=== DATA TO PROCESS ===

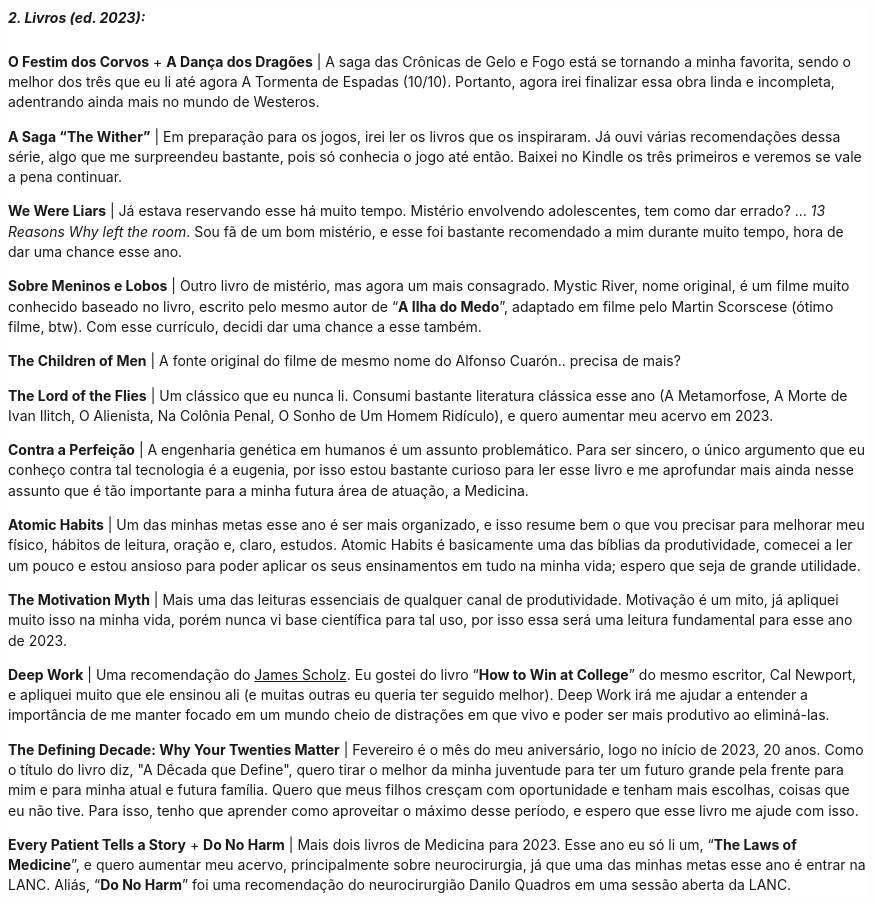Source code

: ##### 2. Livros (ed. 2023):

**O Festim dos Corvos** + **A Dança dos Dragões** | A saga das Crônicas de Gelo e Fogo está se tornando a minha favorita, sendo o melhor dos três que eu li até agora A Tormenta de Espadas (10/10). Portanto, agora irei finalizar essa obra linda e incompleta, adentrando ainda mais no mundo de Westeros.

**A Saga “The Wither”** | Em preparação para os jogos, irei ler os livros que os inspiraram. Já ouvi várias recomendações dessa série, algo que me surpreendeu bastante, pois só conhecia o jogo até então. Baixei no Kindle os três primeiros e veremos se vale a pena continuar.

**We Were Liars** | Já estava reservando esse há muito tempo. Mistério envolvendo adolescentes, tem como dar errado? ... _13 Reasons Why left the room_. Sou fã de um bom mistério, e esse foi bastante recomendado a mim durante muito tempo, hora de dar uma chance esse ano.

**Sobre Meninos e Lobos** | Outro livro de mistério, mas agora um mais consagrado. Mystic River, nome original, é um filme muito conhecido baseado no livro, escrito pelo mesmo autor de “**A Ilha do Medo**”, adaptado em filme pelo Martin Scorscese (ótimo filme, btw). Com esse currículo, decidi dar uma chance a esse também.

**The Children of Men** | A fonte original do filme de mesmo nome do Alfonso Cuarón.. precisa de mais?

**The Lord of the Flies** | Um clássico que eu nunca li. Consumi bastante literatura clássica esse ano (A Metamorfose, A Morte de Ivan Ilitch, O Alienista, Na Colônia Penal, O Sonho de Um Homem Ridículo), e quero aumentar meu acervo em 2023.

**Contra a Perfeição** | A engenharia genética em humanos é um assunto problemático. Para ser sincero, o único argumento que eu conheço contra tal tecnologia é a eugenia, por isso estou bastante curioso para ler esse livro e me aprofundar mais ainda nesse assunto que é tão importante para a minha futura área de atuação, a Medicina.

**Atomic Habits** | Um das minhas metas esse ano é ser mais organizado, e isso resume bem o que vou precisar para melhorar meu físico, hábitos de leitura, oração e, claro, estudos. Atomic Habits é basicamente uma das bíblias da produtividade, comecei a ler um pouco e estou ansioso para poder aplicar os seus ensinamentos em tudo na minha vida; espero que seja de grande utilidade.

**The Motivation Myth** | Mais uma das leituras essenciais de qualquer canal de produtividade. Motivação é um mito, já apliquei muito isso na minha vida, porém nunca vi base científica para tal uso, por isso essa será uma leitura fundamental para esse ano de 2023.
	
**Deep Work** | Uma recomendação do [James Scholz](https://youtu.be/kICh_d6tHQk). Eu gostei do livro “**How to Win at College**” do mesmo escritor, Cal Newport, e apliquei muito que ele ensinou ali (e muitas outras eu queria ter seguido melhor). Deep Work irá me ajudar a entender a importância de me manter focado em um mundo cheio de distrações em que vivo e poder ser mais produtivo ao eliminá-las.

**The Defining Decade: Why Your Twenties Matter** | Fevereiro é o mês do meu aniversário, logo no início de 2023, 20 anos. Como o título do livro diz, "A Dêcada que Define", quero tirar o melhor da minha juventude para ter um futuro grande pela frente para mim e para minha atual e futura família. Quero que meus filhos cresçam com oportunidade e tenham mais escolhas, coisas que eu não tive. Para isso, tenho que aprender como aproveitar o máximo desse período, e espero que esse livro me ajude com isso.

**Every Patient Tells a Story** + **Do No Harm** | Mais dois livros de Medicina para 2023. Esse ano eu só li um, “**The Laws of Medicine**”, e quero aumentar meu acervo, principalmente sobre neurocirurgia, já que uma das minhas metas esse ano é entrar na LANC. Aliás, “**Do No Harm**” foi uma recomendação do neurocirurgião Danilo Quadros em uma sessão aberta da LANC.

===

_WHAT IS NEEDED_. Starting with the first line of the data above, write out each line exactly up to and including the line that holds "a pena continuar.". Pictures stay out.

_ANSWER BELOW_.
Source code

: ##### 2. Livros (ed. 2023):

**O Festim dos Corvos** + **A Dança dos Dragões** | A saga das Crônicas de Gelo e Fogo está se tornando a minha favorita, sendo o melhor dos três que eu li até agora A Tormenta de Espadas (10/10). Portanto, agora irei finalizar essa obra linda e incompleta, adentrando ainda mais no mundo de Westeros.

**A Saga “The Wither”** | Em preparação para os jogos, irei ler os livros que os inspiraram. Já ouvi várias recomendações dessa série, algo que me surpreendeu bastante, pois só conhecia o jogo até então. Baixei no Kindle os três primeiros e veremos se vale a pena continuar.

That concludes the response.